**Provided data**
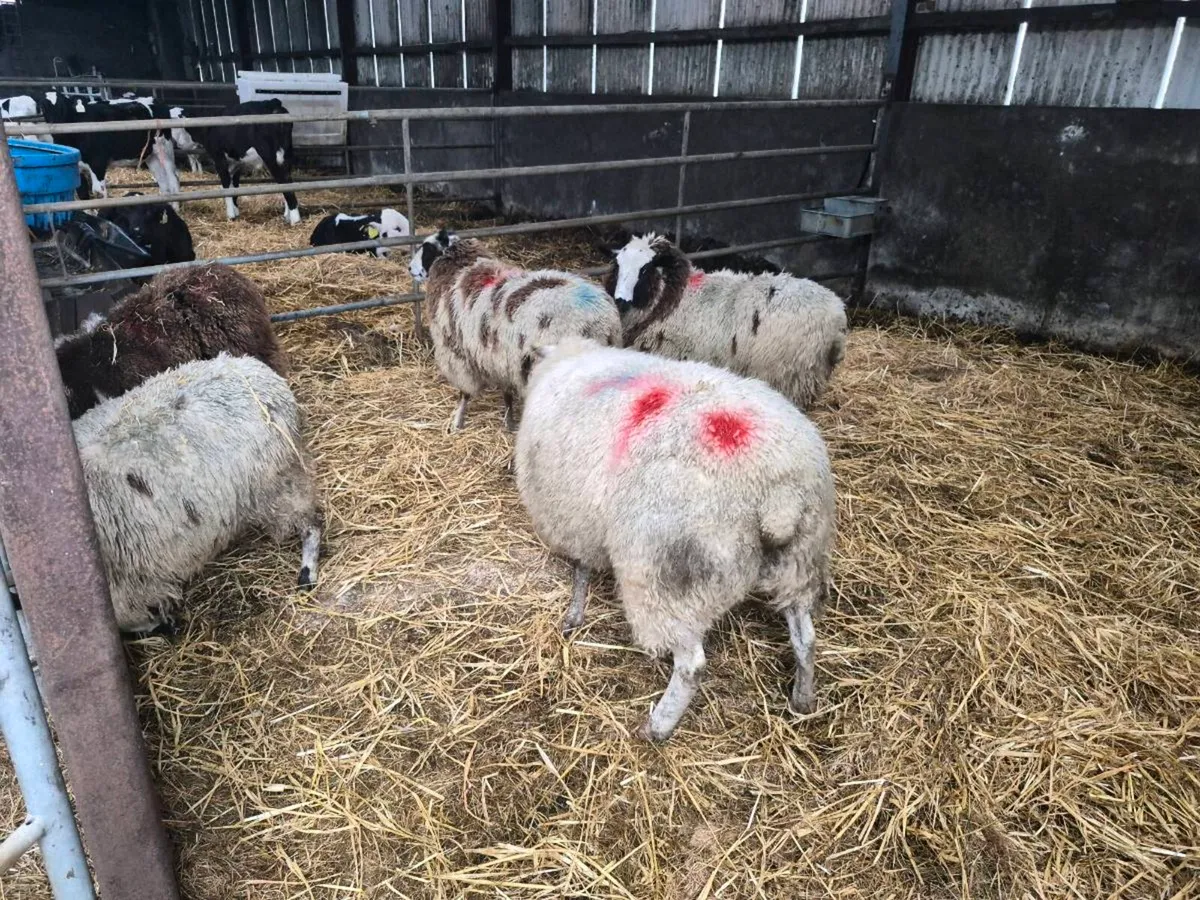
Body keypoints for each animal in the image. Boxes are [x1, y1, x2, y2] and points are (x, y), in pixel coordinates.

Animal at [73, 354, 322, 633]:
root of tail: (256, 371)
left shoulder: (126, 585)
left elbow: (135, 618)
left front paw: (164, 624)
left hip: (277, 483)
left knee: (311, 524)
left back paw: (306, 576)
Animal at [410, 228, 623, 431]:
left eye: (427, 248)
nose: (409, 268)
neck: (461, 269)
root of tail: (598, 318)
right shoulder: (502, 358)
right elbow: (507, 394)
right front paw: (510, 422)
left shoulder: (456, 354)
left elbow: (465, 394)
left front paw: (457, 422)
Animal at [514, 336, 836, 741]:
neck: (567, 360)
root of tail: (779, 494)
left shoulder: (570, 517)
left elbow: (581, 570)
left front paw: (574, 613)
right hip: (799, 560)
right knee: (805, 637)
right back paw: (802, 699)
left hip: (667, 579)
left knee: (692, 664)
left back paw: (658, 726)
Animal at [606, 233, 848, 409]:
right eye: (618, 266)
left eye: (645, 268)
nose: (620, 300)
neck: (673, 297)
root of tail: (837, 315)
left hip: (789, 374)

**Task to carry out**
The answer should be the records above, unchanged, with the pictures omitted.

**Written answer**
Body keypoints for each animal in the image. Boxes are [x1, y1, x2, y2] and points are (x, y), in pixel coordinates.

Animal at [73, 354, 322, 633]:
root of tail: (256, 371)
left shoulder: (126, 585)
left elbow: (135, 618)
left front paw: (164, 624)
left hip: (277, 483)
left knee: (311, 524)
left back paw: (306, 576)
Animal at [410, 228, 623, 431]:
left eye: (427, 248)
nose: (409, 268)
neck: (461, 269)
root of tail: (598, 318)
right shoulder: (502, 358)
right elbow: (507, 394)
right front paw: (510, 422)
left shoulder: (456, 354)
left elbow: (465, 394)
left front paw: (457, 422)
Animal at [514, 336, 836, 741]:
neck: (567, 360)
root of tail: (779, 494)
left shoulder: (570, 517)
left elbow: (581, 570)
left front paw: (574, 613)
right hip: (799, 560)
right knee: (805, 637)
right back paw: (802, 699)
left hip: (667, 579)
left knee: (692, 664)
left back paw: (658, 726)
Animal at [606, 233, 848, 409]:
right eye: (618, 266)
left eye: (645, 268)
nose: (620, 300)
neck: (673, 297)
root of tail: (837, 315)
left hip: (789, 374)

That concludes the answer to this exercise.